(Exercise inputs Opens)

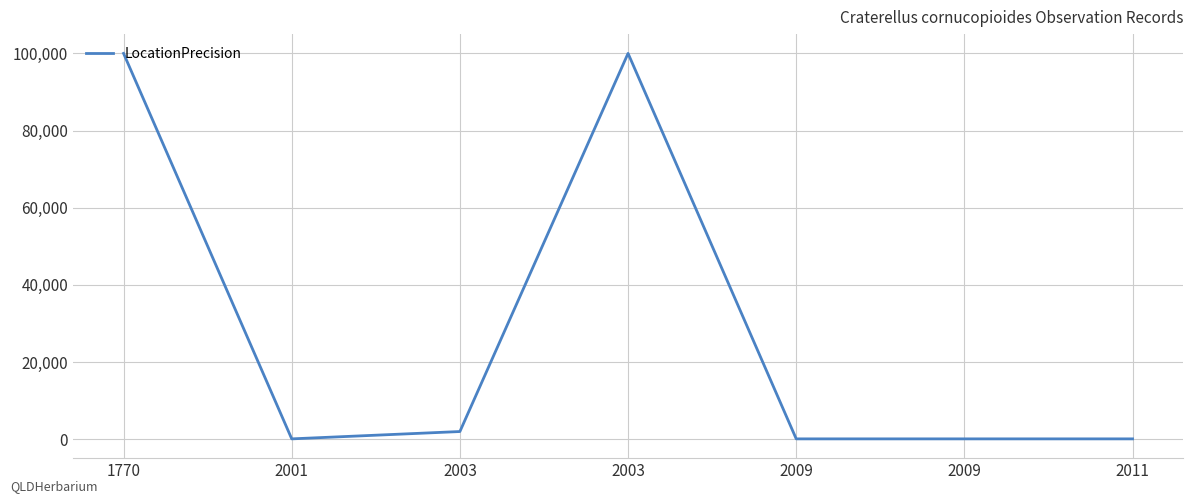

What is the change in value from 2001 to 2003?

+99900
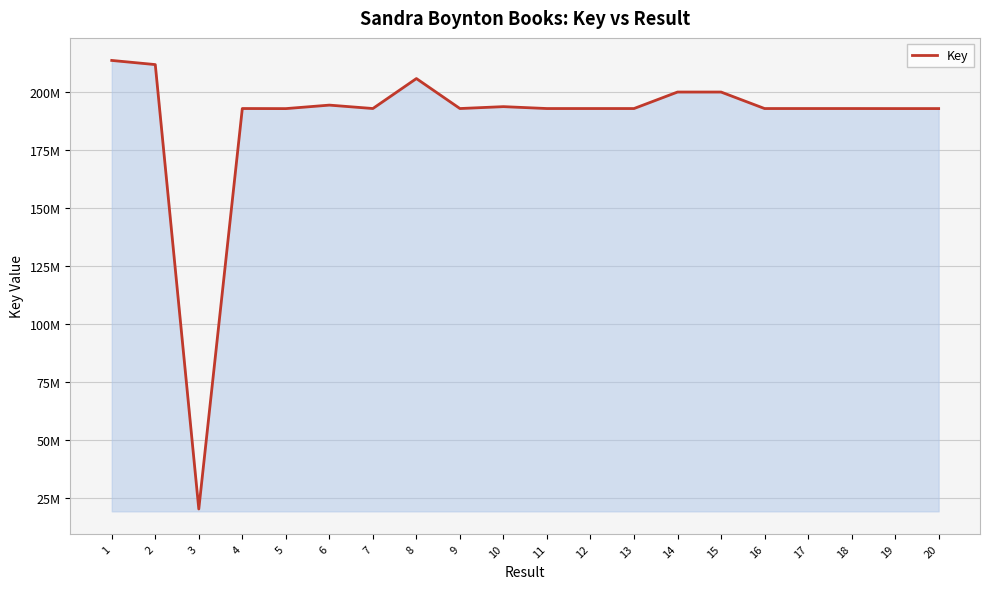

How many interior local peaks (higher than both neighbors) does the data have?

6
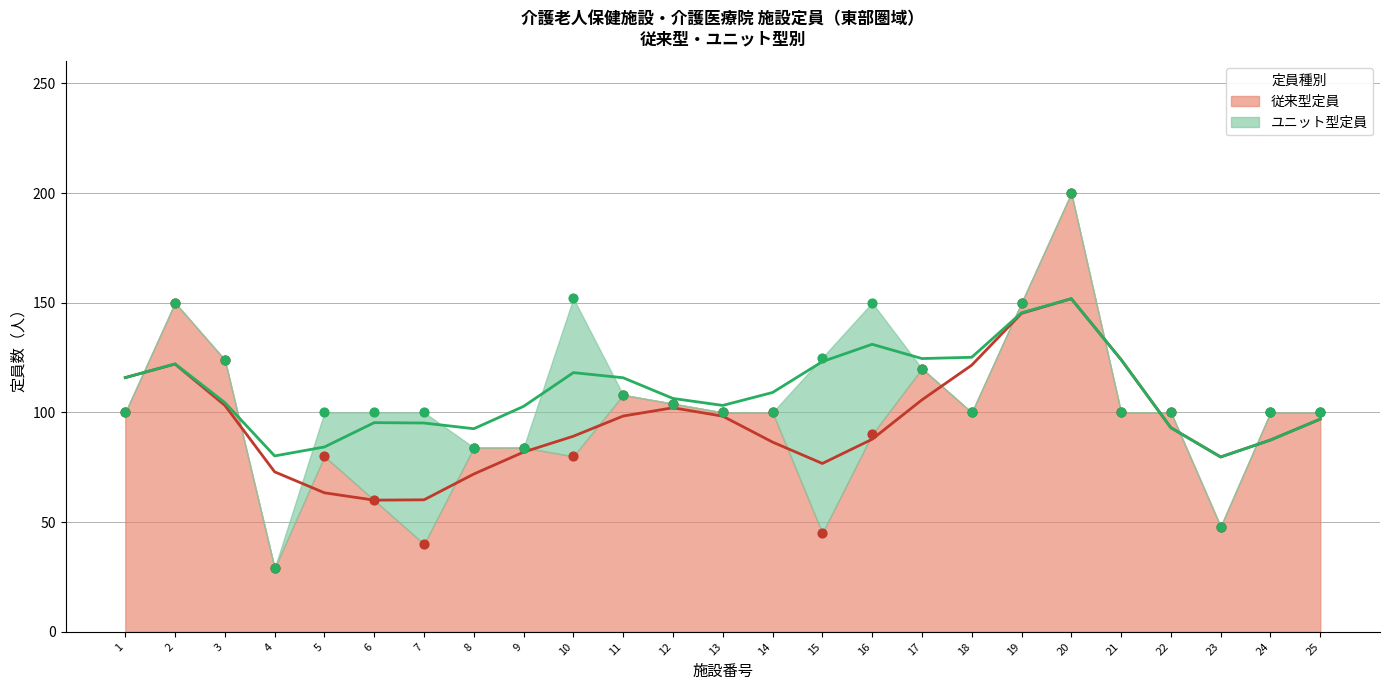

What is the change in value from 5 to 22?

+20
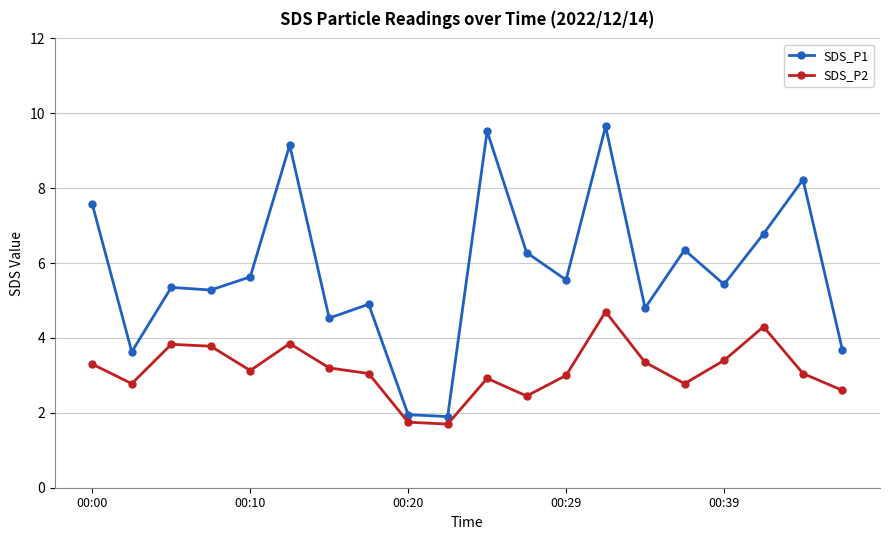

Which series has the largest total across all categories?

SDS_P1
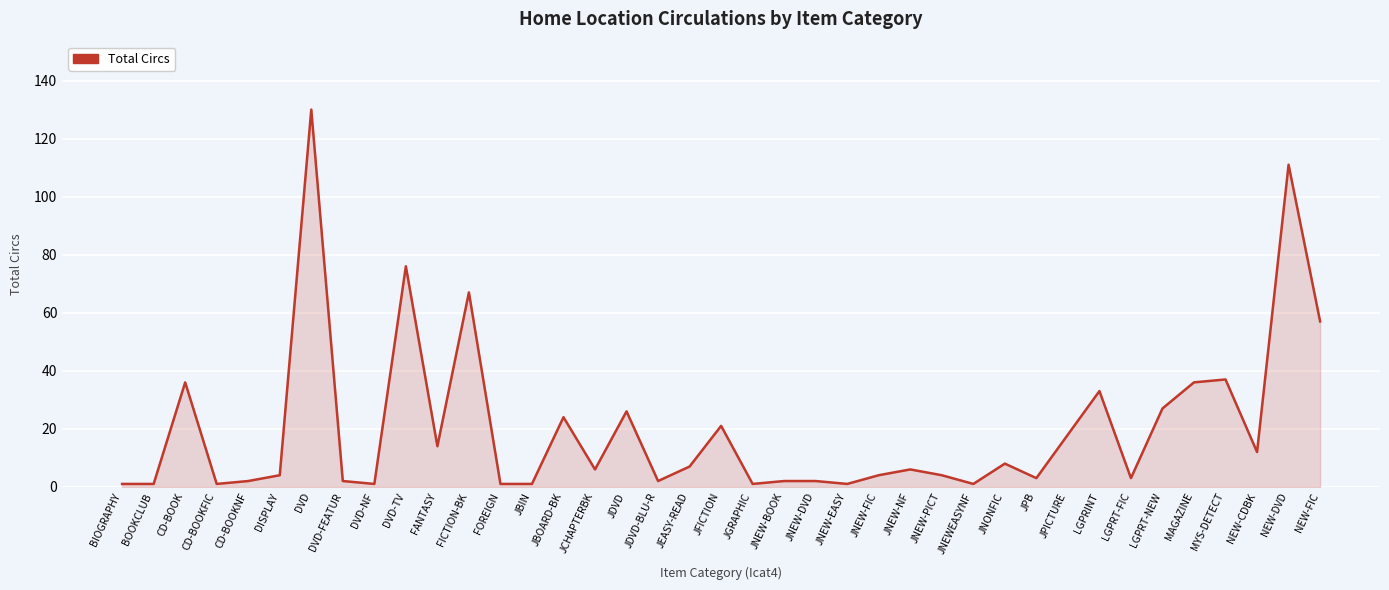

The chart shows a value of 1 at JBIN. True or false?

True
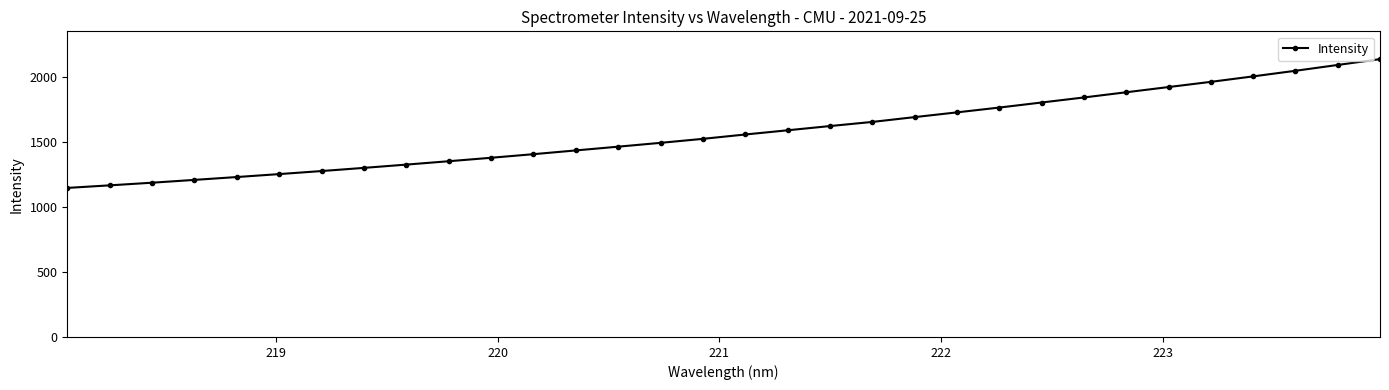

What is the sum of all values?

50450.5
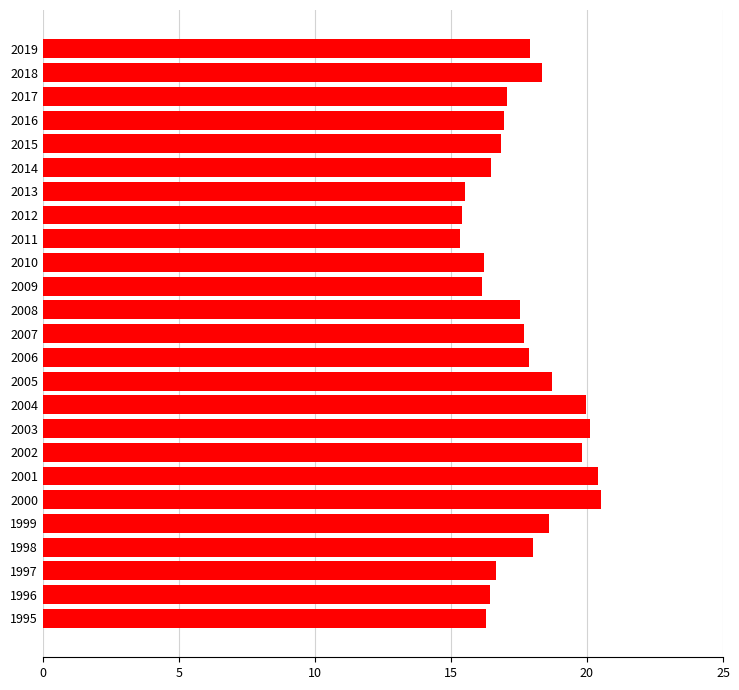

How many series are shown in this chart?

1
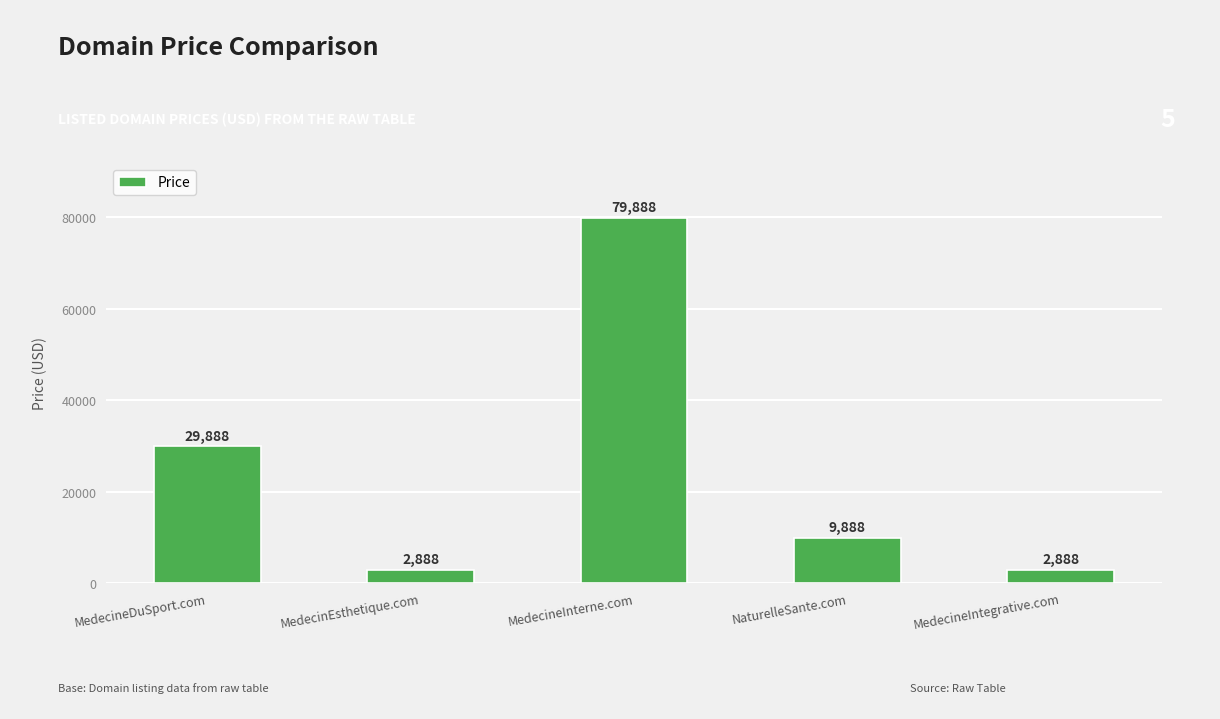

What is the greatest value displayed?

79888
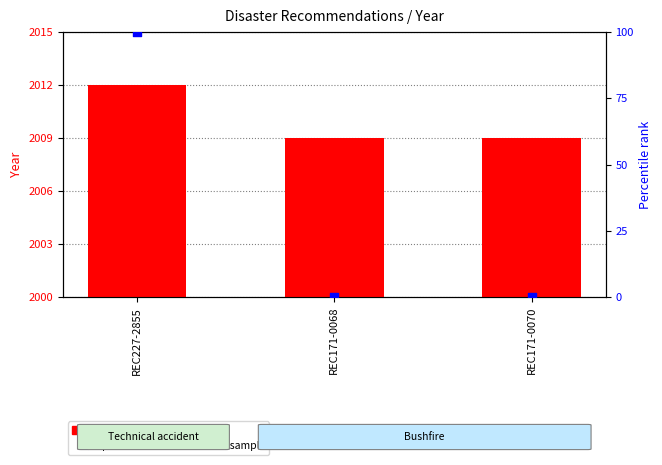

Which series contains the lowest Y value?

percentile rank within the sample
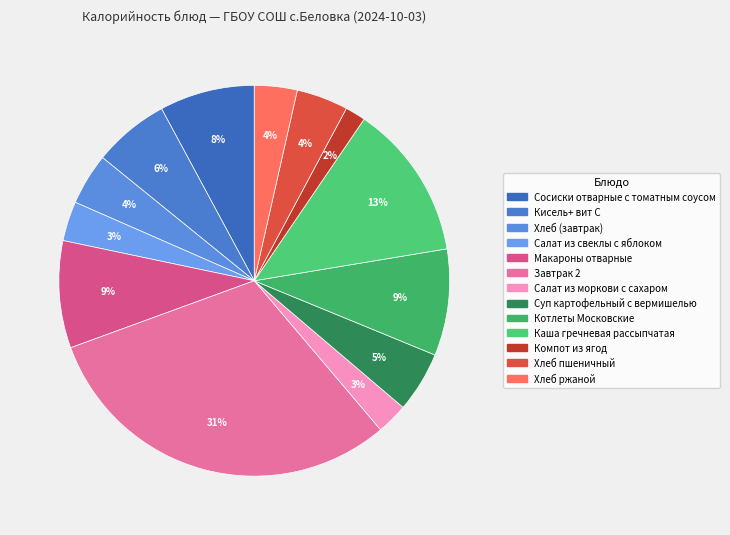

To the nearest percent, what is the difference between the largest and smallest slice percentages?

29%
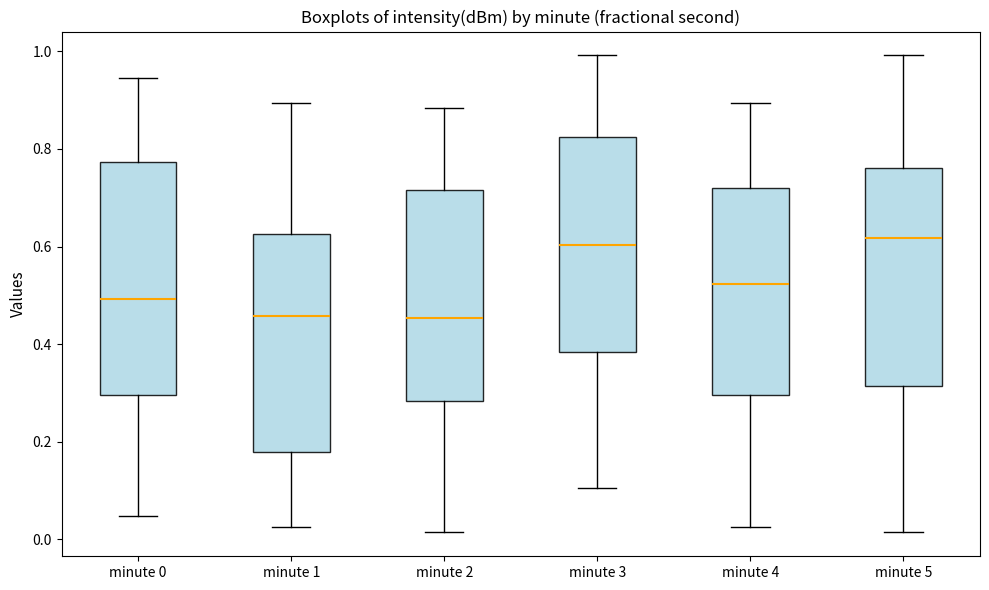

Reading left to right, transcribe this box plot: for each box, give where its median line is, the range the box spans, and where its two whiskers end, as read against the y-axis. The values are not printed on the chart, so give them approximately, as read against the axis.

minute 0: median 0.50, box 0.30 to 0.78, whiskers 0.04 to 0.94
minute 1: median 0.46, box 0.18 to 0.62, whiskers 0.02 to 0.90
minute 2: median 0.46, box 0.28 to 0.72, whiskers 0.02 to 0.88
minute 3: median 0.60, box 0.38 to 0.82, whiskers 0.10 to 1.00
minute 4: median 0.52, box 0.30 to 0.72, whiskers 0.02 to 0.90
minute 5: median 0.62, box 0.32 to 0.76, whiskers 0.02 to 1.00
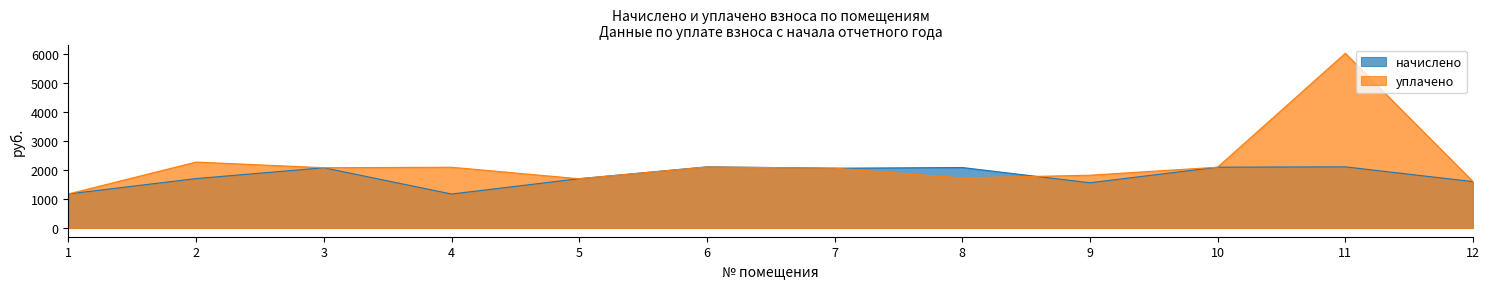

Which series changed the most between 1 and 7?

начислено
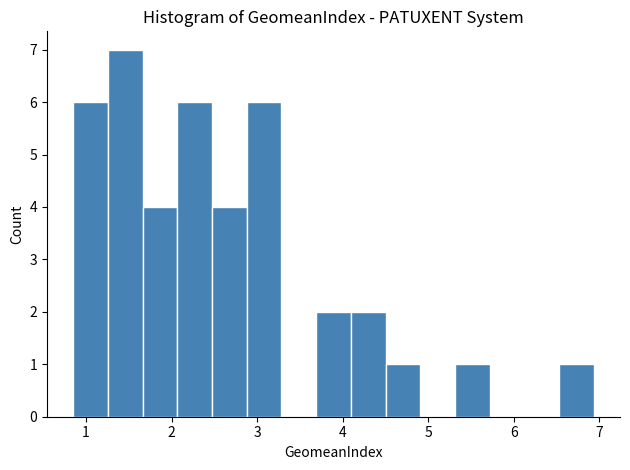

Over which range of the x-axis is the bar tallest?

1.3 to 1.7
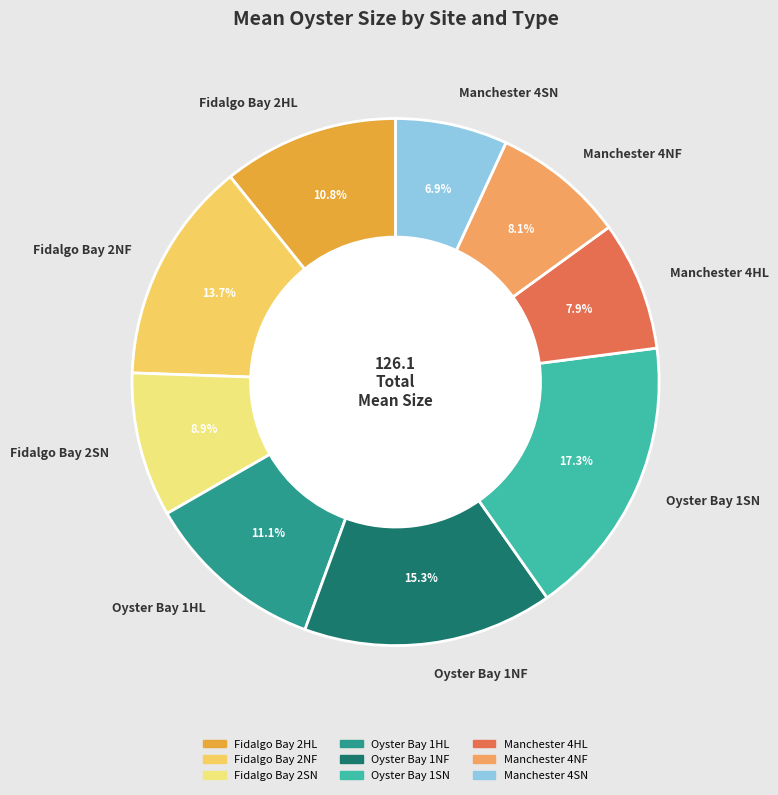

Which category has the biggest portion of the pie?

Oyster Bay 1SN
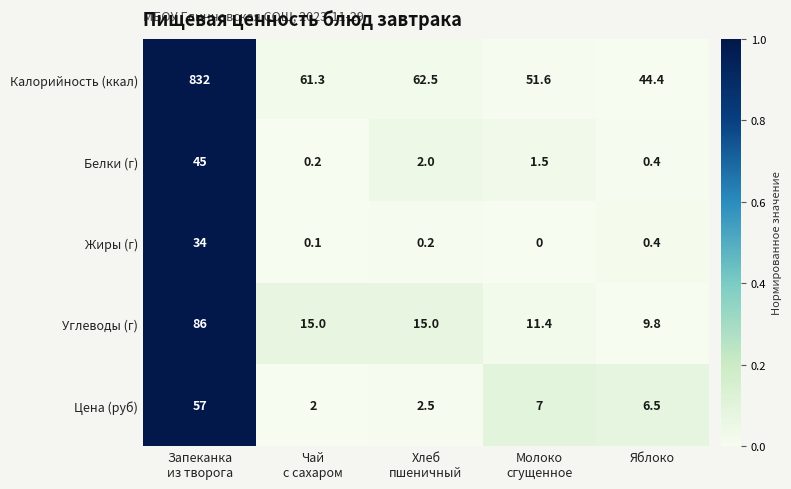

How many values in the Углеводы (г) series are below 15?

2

(Exercise inputs Closes)

Work request
Rewrite the data above with every instance of "series" changed to "group" and everything else left unchanged. Leave the pictures out of your answer.

Exercise output
What is the change in value from 2001 to 2003?

+99900

How many interior local peaks (higher than both neighbors) does the data have?

6

What is the change in value from 5 to 22?

+20

Which group has the largest total across all categories?

SDS_P1

The chart shows a value of 1 at JBIN. True or false?

True

What is the sum of all values?

50450.5

How many group are shown in this chart?

1

What is the greatest value displayed?

79888

Which group contains the lowest Y value?

percentile rank within the sample

To the nearest percent, what is the difference between the largest and smallest slice percentages?

29%

Reading left to right, transcribe this box plot: for each box, give where its median line is, the range the box spans, and where its two whiskers end, as read against the y-axis. The values are not printed on the chart, so give them approximately, as read against the axis.

minute 0: median 0.50, box 0.30 to 0.78, whiskers 0.04 to 0.94
minute 1: median 0.46, box 0.18 to 0.62, whiskers 0.02 to 0.90
minute 2: median 0.46, box 0.28 to 0.72, whiskers 0.02 to 0.88
minute 3: median 0.60, box 0.38 to 0.82, whiskers 0.10 to 1.00
minute 4: median 0.52, box 0.30 to 0.72, whiskers 0.02 to 0.90
minute 5: median 0.62, box 0.32 to 0.76, whiskers 0.02 to 1.00

Which group changed the most between 1 and 7?

начислено

Over which range of the x-axis is the bar tallest?

1.3 to 1.7

Which category has the biggest portion of the pie?

Oyster Bay 1SN

How many values in the Углеводы (г) group are below 15?

2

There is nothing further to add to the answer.